----- Information supplied
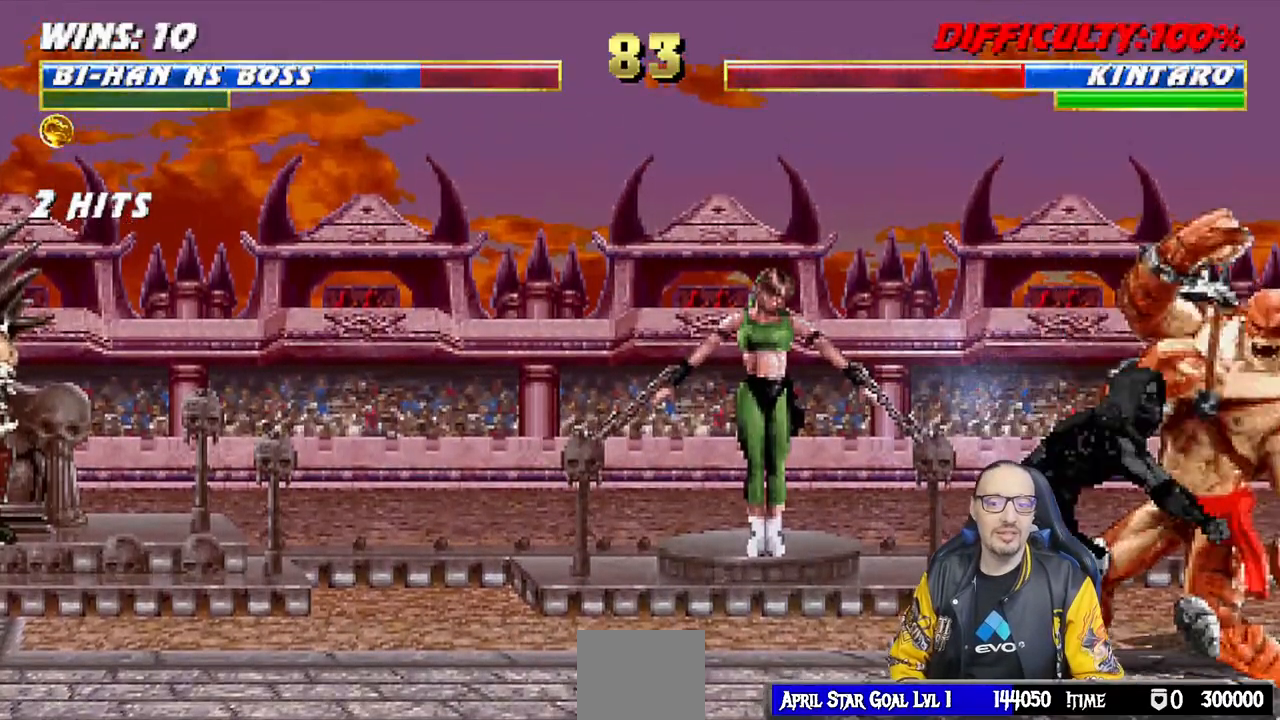
{"buttons": ["L1", "DPAD_UP", "DPAD_LEFT"], "left_stick": "center", "right_stick": "center", "events": [[17, "L1", "up"], [83, "SQUARE", "up"], [283, "DPAD_LEFT", "down"], [283, "DPAD_UP", "down"], [283, "L1", "down"]]}
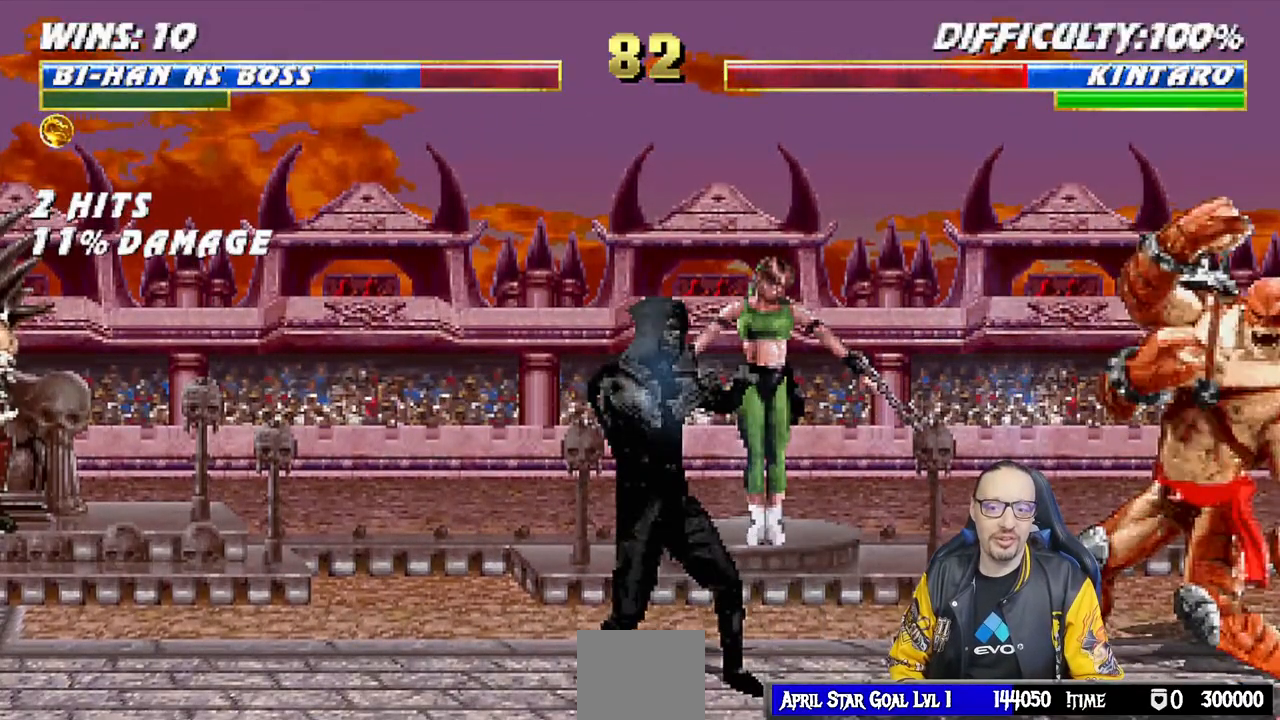
{"buttons": [], "left_stick": "center", "right_stick": "center", "events": [[117, "TRIANGLE", "down"], [200, "TRIANGLE", "up"], [233, "DPAD_LEFT", "up"], [233, "DPAD_UP", "up"], [250, "TRIANGLE", "down"], [267, "L1", "up"], [400, "TRIANGLE", "up"]]}
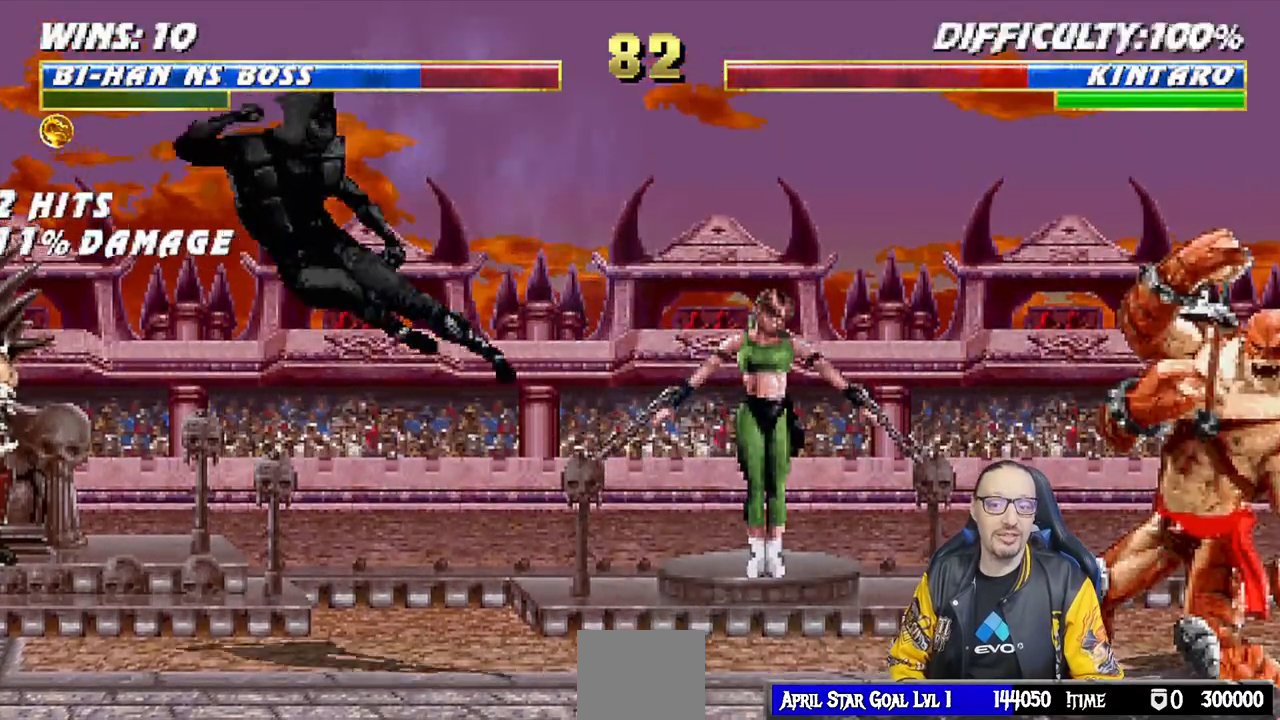
{"buttons": ["L1", "DPAD_UP", "DPAD_RIGHT"], "left_stick": "center", "right_stick": "center", "events": [[183, "DPAD_RIGHT", "down"], [200, "L1", "down"], [433, "DPAD_UP", "down"]]}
----------
Output all the data above verbatim, leaving out images.

{"buttons": ["L1", "DPAD_UP", "DPAD_LEFT"], "left_stick": "center", "right_stick": "center", "events": [[17, "L1", "up"], [83, "SQUARE", "up"], [283, "DPAD_LEFT", "down"], [283, "DPAD_UP", "down"], [283, "L1", "down"]]}
{"buttons": [], "left_stick": "center", "right_stick": "center", "events": [[117, "TRIANGLE", "down"], [200, "TRIANGLE", "up"], [233, "DPAD_LEFT", "up"], [233, "DPAD_UP", "up"], [250, "TRIANGLE", "down"], [267, "L1", "up"], [400, "TRIANGLE", "up"]]}
{"buttons": ["L1", "DPAD_UP", "DPAD_RIGHT"], "left_stick": "center", "right_stick": "center", "events": [[183, "DPAD_RIGHT", "down"], [200, "L1", "down"], [433, "DPAD_UP", "down"]]}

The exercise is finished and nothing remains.